To-do item =>
Set the material down again exactly, line by line, skipping each picture.

Source data =>
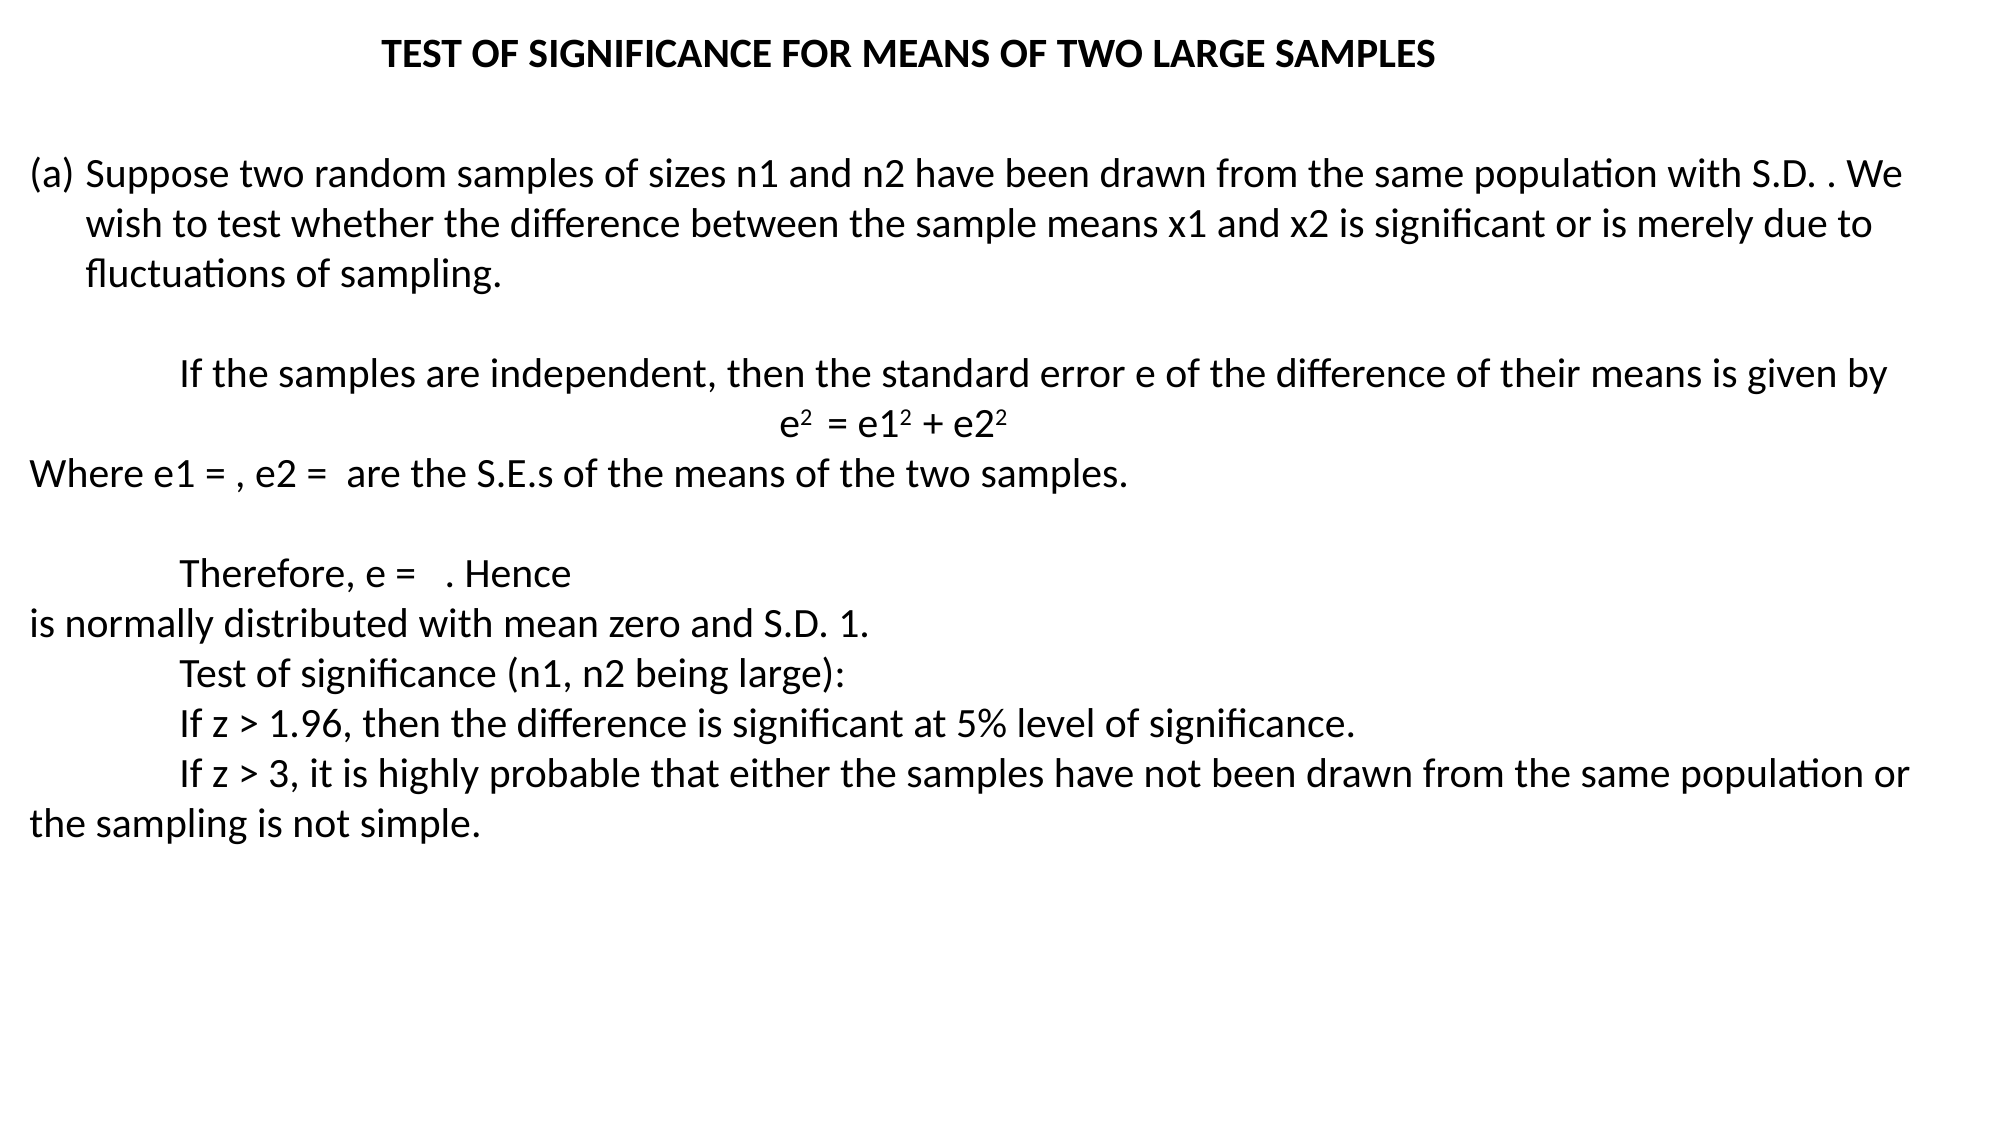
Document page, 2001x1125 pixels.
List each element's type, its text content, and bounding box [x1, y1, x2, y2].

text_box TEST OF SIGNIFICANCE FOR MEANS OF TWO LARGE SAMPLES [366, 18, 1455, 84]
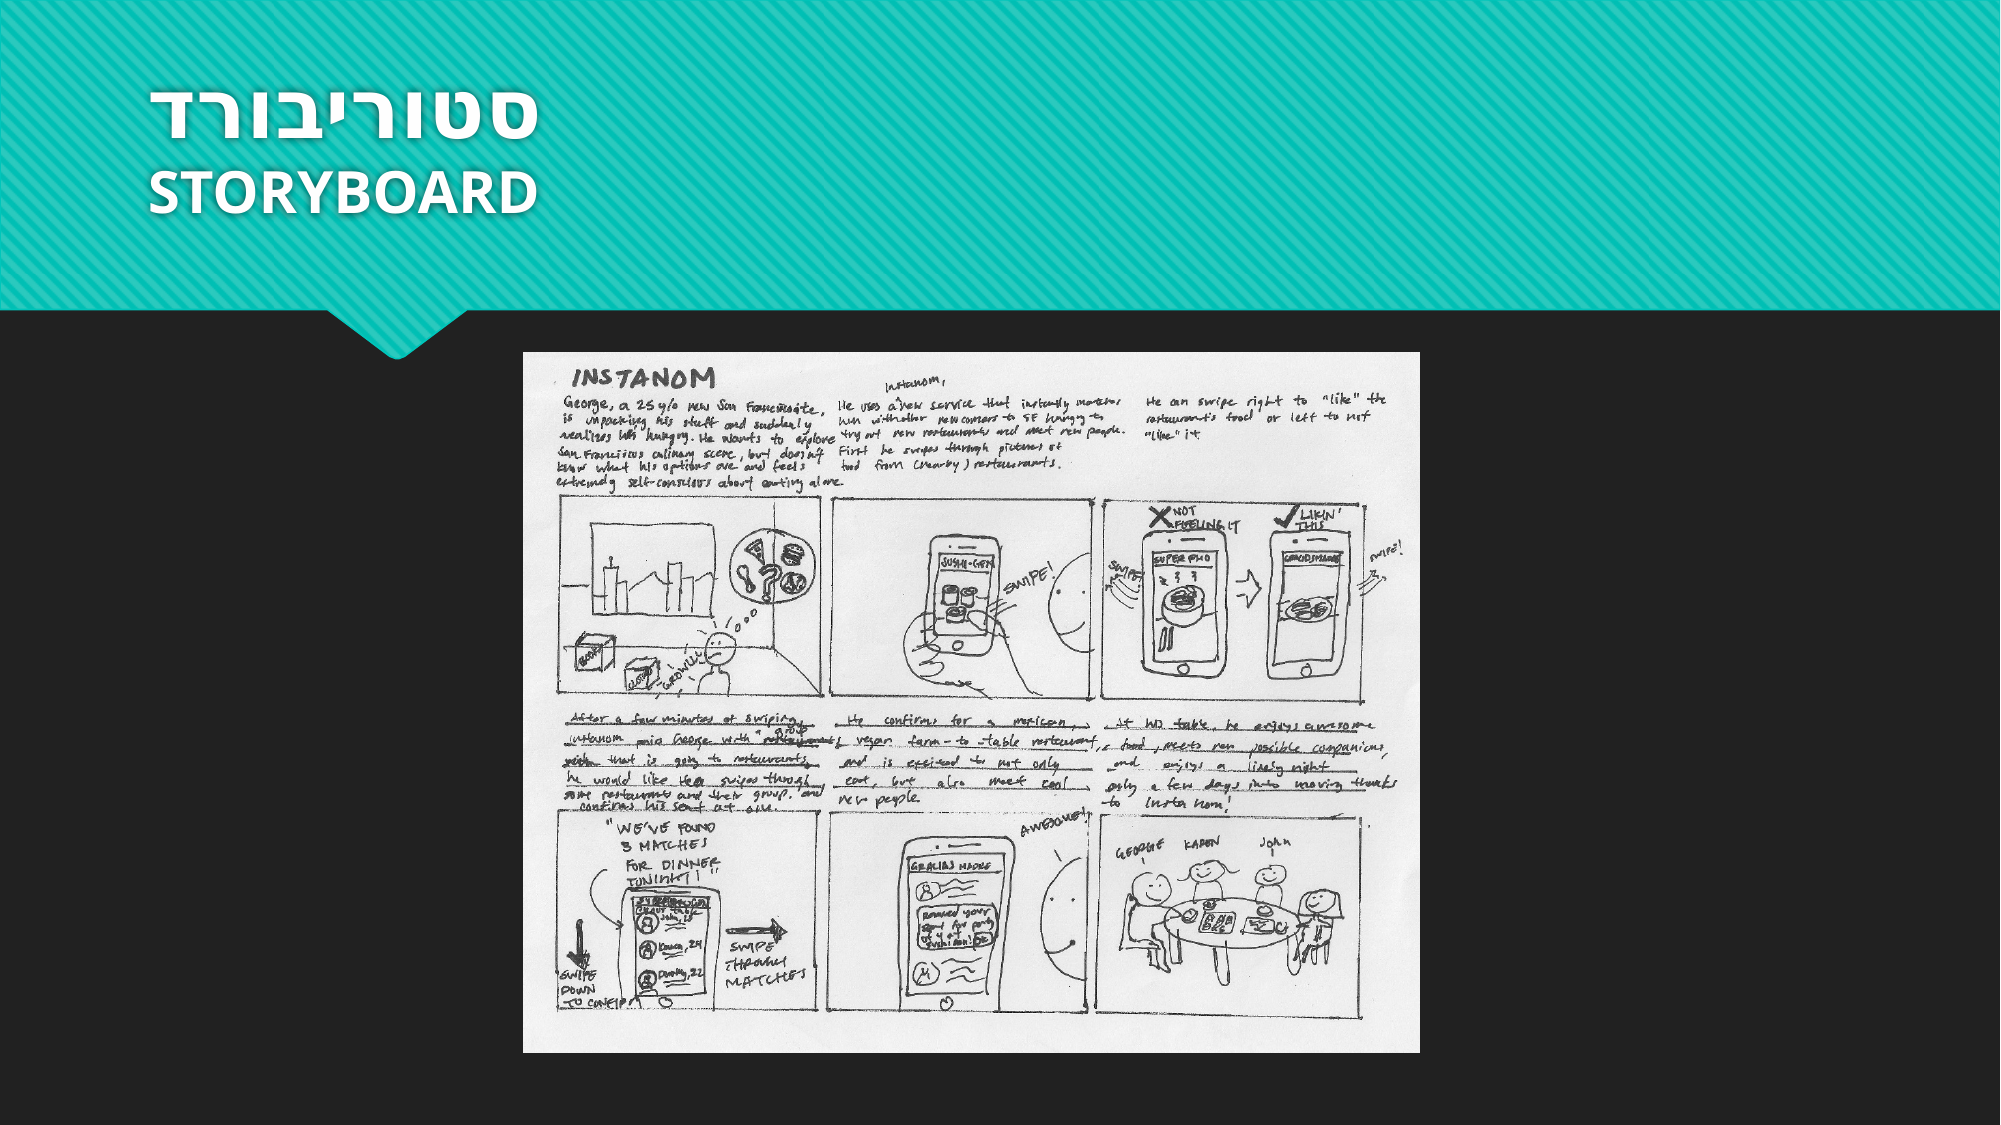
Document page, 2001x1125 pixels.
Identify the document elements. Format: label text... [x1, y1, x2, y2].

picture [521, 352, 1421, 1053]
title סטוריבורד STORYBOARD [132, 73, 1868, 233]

Written solution =>
Document page, 2001x1125 pixels.
List each element's type, its text content, and bounding box [x1, y1, x2, y2].

text_box TEST OF SIGNIFICANCE FOR MEANS OF TWO LARGE SAMPLES [366, 18, 1455, 84]
Document page, 2001x1125 pixels.
Identify the document elements. Format: label text... [x1, y1, x2, y2].

picture [521, 352, 1421, 1053]
title סטוריבורד STORYBOARD [132, 73, 1868, 233]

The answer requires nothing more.